MSK - Juvenile idiopathic arthritis Flashcards
1
Q
Definition
A
Juvenile idiopathic arthritis (JIA) is a group of chronic inflammatory arthritides of unknown cause, affecting children under the age of 16.
2
Q
Types of JIA
A
- Oligoarticular JIA
- Polyarticular JIA (RH-factor negative)
- Polyarticular JIA (RH-factor positive)
- Enthesitis-related arthritis
- Psoriatic JIA
- Systemic JIA (formely Still’s disease)
- Undifferentiated JIA
3
Q
Oligoarticular JIA
A
- Most common type (50% of JIA)
- Mildest form (affects 4 or fewer joints)
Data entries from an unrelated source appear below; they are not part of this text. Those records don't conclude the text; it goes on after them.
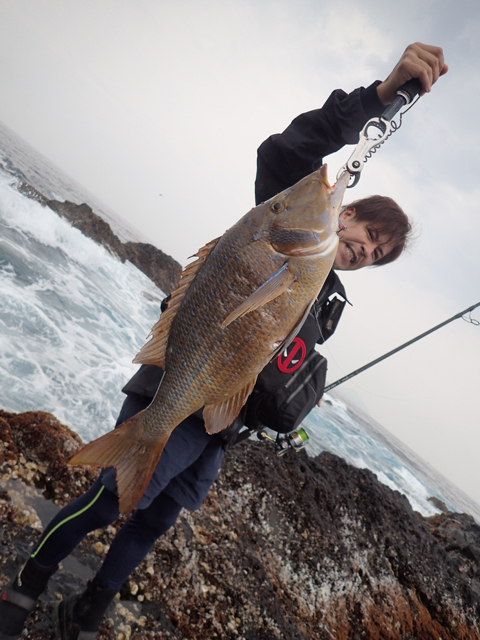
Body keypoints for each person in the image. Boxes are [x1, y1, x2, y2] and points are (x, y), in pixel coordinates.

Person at [0, 42, 447, 640]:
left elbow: (281, 358)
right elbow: (288, 149)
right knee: (109, 499)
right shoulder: (281, 221)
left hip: (220, 426)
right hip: (179, 383)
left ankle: (86, 613)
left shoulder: (327, 294)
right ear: (346, 211)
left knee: (151, 523)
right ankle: (26, 585)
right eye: (368, 233)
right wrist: (381, 96)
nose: (366, 250)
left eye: (378, 255)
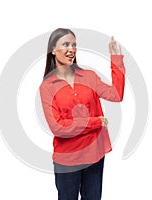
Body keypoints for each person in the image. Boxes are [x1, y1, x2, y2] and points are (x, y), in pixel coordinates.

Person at [39, 28, 125, 200]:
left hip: (94, 156)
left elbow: (116, 95)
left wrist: (116, 60)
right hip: (67, 162)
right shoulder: (47, 86)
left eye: (74, 45)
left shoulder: (89, 77)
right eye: (65, 44)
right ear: (53, 50)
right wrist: (95, 122)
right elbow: (58, 127)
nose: (71, 49)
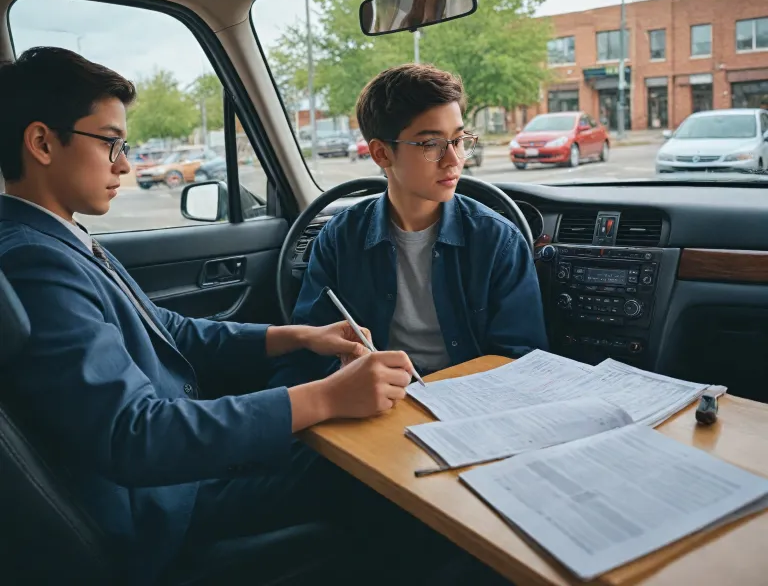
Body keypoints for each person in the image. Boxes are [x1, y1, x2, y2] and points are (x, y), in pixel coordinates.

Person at [0, 48, 502, 586]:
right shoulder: (35, 262)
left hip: (171, 480)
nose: (123, 164)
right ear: (42, 143)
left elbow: (167, 330)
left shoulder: (59, 240)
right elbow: (134, 435)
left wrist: (297, 336)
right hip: (163, 508)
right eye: (110, 142)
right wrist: (326, 397)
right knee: (394, 481)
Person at [271, 63, 547, 388]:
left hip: (472, 400)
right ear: (381, 154)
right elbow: (309, 349)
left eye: (458, 140)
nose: (454, 159)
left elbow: (521, 360)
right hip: (370, 401)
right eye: (431, 144)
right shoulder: (340, 238)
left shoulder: (497, 240)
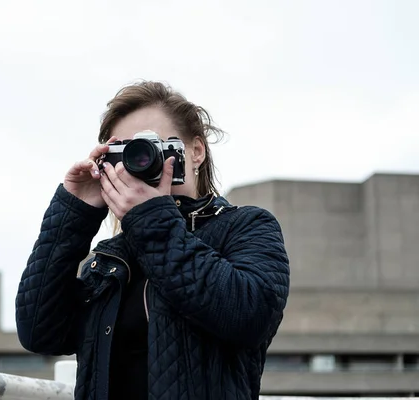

- Commonly affected joints include knees and ankles
- Associated with chronic uveitis
4
Q
Polyarticular JIA (rheumatoid factor-negative)
A
- Next most common type
- Affects 5 (+) joints in the first 5 months
- Similar joints affected to those in rheumatoid arthritis
- Rheumatoid factor negative
- Some association with chronic uveitis
5
Q
Polyarticular JIA (rheumatoid factor-positive)
A
- Occurs in pre-teen and adolescent females.
- Affects 5 or more joints in the first 5 months
- Similar joints affected to those in rheumatoid arthritis
- Rheumatoid factor positive
6
Q
Enthesitis-related arthritis
A
- Arthritis, occurring in the hips, knees, ankles and feet
- Enthesitis (inflammation of the insertion of the ligament or tendon to the bone), occurring in the knees, heels and plantar region of the feet
- More common in boys, unlike other JIA types
- Associated with acute anterior uveitis
7
Q
Psoriatic JIA
A
Associated with psoriasis, which usually precedes the arthritis but may occur years later.
8
Q
Systemic JIA (formerly Still’s disease)
A
- Arthritis is preceded by a fever and rash
- Classical “salmon-pink” rash
- In severe forms, inflammation can affect the spleen, liver, pleura and pericardium
Affects males and females equally
9
Q
Undifferentiated JIA
A
- Clinical features do not fit into any of the above categories
- Clinical features may fit into multiple categories
10
Q
Epidemiology
A
- JIA = MC chronic rheumatic disease in children.
- Female predominance : in most subtypes, except for enthesitis-related arthritis
- Genetic predisposition: HLA associations vary by subtype
- Possible triggers:
= infections,
= environmental factors
11
Q
Signs
A
- Joint swelling
- Joint warmth
- Limited range of movement in affected joints
- Limited (if lower limb joints are affected)
- Salmon-pink rash (Systemic JIA only):
= discrete
= macules of different sizes
= occurs with a rash which migrates across the trunk and proximal extremities
12
Q
Symptoms
A
- Joint pain
- Joint stiffness (in the morning)
- Fatigue
- Fatigue (systemic JIA only)
13
Q
Diagnosis
A
- ESR/CRP: elevated (esp systemic JIA)
- Rheumatoid factor: type of PA JIA
- HLA B27: assosciated with undifferentiated, enthesitis-related + psoriatic JIA types
- Joint X-ray: joint space narrowing, erosions + bony ankylosis
- Joint USS: visualise joint effusions, synovial thickening + bone erosions
14
Q
Treatment FIRST LINE
A
- Intra-articular corticosteroids: all patients + 3-6 monthly assessment
- IV corticosteroids: Short-term use = control severe symptoms or in cases of systemic JIA
- METHOTREXATE: DMARD = slow disease progression and prevent joint damage.
= Avoided if presence of sacro-ilitis or macrophage activation syndrome (MAS). - NSAIDs: IBUPROFEN used to reduce inflammation and alleviate pain
- Physiotherapy and occupational therapy
15
Q
Treatment SECOND LINE
A
- Etanercept: Anti-TNF antibody = first biological agent choice,
= unless presence of sacro-ilitis or macrophage activation syndrome (MAS)
= Should be avoided in those with uveitis. - Anakinra: Interleukin-1 (IL-1) receptor antagonist is offered to those with macrophage activation syndrome.
- Tocilizumab: Anti-interleukin-6 receptor antibody is offered to those with systemic JIA (Still’s disease) or those who have not tolerated anakinra.